Rewrite the lines from the one with "country: Costa Rica" through the end of the items, swapping "elevation" for "altitude" and leaving everything else the same.

-- Begin Records --

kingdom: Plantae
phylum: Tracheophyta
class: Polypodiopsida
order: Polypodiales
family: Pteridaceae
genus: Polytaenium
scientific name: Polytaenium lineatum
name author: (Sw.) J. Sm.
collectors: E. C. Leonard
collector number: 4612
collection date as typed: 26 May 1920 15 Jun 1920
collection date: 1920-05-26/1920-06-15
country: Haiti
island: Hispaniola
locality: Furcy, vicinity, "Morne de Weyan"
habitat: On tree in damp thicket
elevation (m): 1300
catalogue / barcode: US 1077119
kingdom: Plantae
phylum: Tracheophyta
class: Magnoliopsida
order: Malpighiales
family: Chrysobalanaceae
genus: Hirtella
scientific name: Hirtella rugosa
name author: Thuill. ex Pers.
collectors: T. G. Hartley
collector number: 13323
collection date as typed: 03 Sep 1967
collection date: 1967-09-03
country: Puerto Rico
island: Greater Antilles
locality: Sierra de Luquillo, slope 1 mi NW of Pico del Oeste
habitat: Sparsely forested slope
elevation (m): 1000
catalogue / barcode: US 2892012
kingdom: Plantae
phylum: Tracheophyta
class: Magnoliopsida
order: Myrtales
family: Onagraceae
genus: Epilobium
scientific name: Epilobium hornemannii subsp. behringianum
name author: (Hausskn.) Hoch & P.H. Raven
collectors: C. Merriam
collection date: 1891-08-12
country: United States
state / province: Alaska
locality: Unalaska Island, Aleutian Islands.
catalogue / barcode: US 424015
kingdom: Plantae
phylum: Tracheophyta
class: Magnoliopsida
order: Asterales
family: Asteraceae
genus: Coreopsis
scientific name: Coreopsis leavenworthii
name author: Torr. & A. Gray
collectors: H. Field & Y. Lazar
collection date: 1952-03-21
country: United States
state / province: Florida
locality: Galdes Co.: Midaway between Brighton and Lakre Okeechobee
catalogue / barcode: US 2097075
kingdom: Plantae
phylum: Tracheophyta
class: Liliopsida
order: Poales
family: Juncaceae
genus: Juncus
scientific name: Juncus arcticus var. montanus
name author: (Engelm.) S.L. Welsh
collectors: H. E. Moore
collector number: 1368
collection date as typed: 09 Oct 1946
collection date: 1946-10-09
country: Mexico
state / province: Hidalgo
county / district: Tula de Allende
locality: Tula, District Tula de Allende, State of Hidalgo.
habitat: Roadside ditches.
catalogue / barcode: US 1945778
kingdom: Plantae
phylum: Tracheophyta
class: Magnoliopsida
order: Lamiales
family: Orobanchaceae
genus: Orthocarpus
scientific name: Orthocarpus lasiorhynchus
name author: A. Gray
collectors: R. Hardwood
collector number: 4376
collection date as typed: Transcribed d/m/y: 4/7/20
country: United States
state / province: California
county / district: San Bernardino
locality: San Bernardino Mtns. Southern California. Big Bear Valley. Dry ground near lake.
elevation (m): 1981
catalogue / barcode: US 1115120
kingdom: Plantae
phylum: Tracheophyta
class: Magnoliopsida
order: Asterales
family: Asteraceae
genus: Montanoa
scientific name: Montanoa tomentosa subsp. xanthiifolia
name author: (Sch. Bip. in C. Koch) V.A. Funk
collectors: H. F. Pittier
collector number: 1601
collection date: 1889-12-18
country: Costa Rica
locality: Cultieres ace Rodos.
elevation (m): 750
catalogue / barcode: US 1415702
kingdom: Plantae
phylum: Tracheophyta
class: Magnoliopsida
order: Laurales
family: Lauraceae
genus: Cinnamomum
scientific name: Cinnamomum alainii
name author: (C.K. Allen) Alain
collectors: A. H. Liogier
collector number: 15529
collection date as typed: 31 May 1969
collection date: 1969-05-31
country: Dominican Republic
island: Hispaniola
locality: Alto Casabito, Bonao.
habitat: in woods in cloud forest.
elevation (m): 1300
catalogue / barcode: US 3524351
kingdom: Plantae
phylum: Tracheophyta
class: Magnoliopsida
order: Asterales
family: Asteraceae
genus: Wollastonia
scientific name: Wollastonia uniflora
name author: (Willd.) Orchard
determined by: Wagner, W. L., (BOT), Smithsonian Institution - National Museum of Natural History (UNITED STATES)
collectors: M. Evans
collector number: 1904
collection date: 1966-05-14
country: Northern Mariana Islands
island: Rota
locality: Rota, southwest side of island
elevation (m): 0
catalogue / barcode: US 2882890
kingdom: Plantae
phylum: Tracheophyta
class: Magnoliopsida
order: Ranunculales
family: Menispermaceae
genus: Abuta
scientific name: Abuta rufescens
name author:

-- End Records --

*Exercise answer:*
country: Costa Rica
locality: Cultieres ace Rodos.
altitude (m): 750
catalogue / barcode: US 1415702
kingdom: Plantae
phylum: Tracheophyta
class: Magnoliopsida
order: Laurales
family: Lauraceae
genus: Cinnamomum
scientific name: Cinnamomum alainii
name author: (C.K. Allen) Alain
collectors: A. H. Liogier
collector number: 15529
collection date as typed: 31 May 1969
collection date: 1969-05-31
country: Dominican Republic
island: Hispaniola
locality: Alto Casabito, Bonao.
habitat: in woods in cloud forest.
altitude (m): 1300
catalogue / barcode: US 3524351
kingdom: Plantae
phylum: Tracheophyta
class: Magnoliopsida
order: Asterales
family: Asteraceae
genus: Wollastonia
scientific name: Wollastonia uniflora
name author: (Willd.) Orchard
determined by: Wagner, W. L., (BOT), Smithsonian Institution - National Museum of Natural History (UNITED STATES)
collectors: M. Evans
collector number: 1904
collection date: 1966-05-14
country: Northern Mariana Islands
island: Rota
locality: Rota, southwest side of island
altitude (m): 0
catalogue / barcode: US 2882890
kingdom: Plantae
phylum: Tracheophyta
class: Magnoliopsida
order: Ranunculales
family: Menispermaceae
genus: Abuta
scientific name: Abuta rufescens
name author:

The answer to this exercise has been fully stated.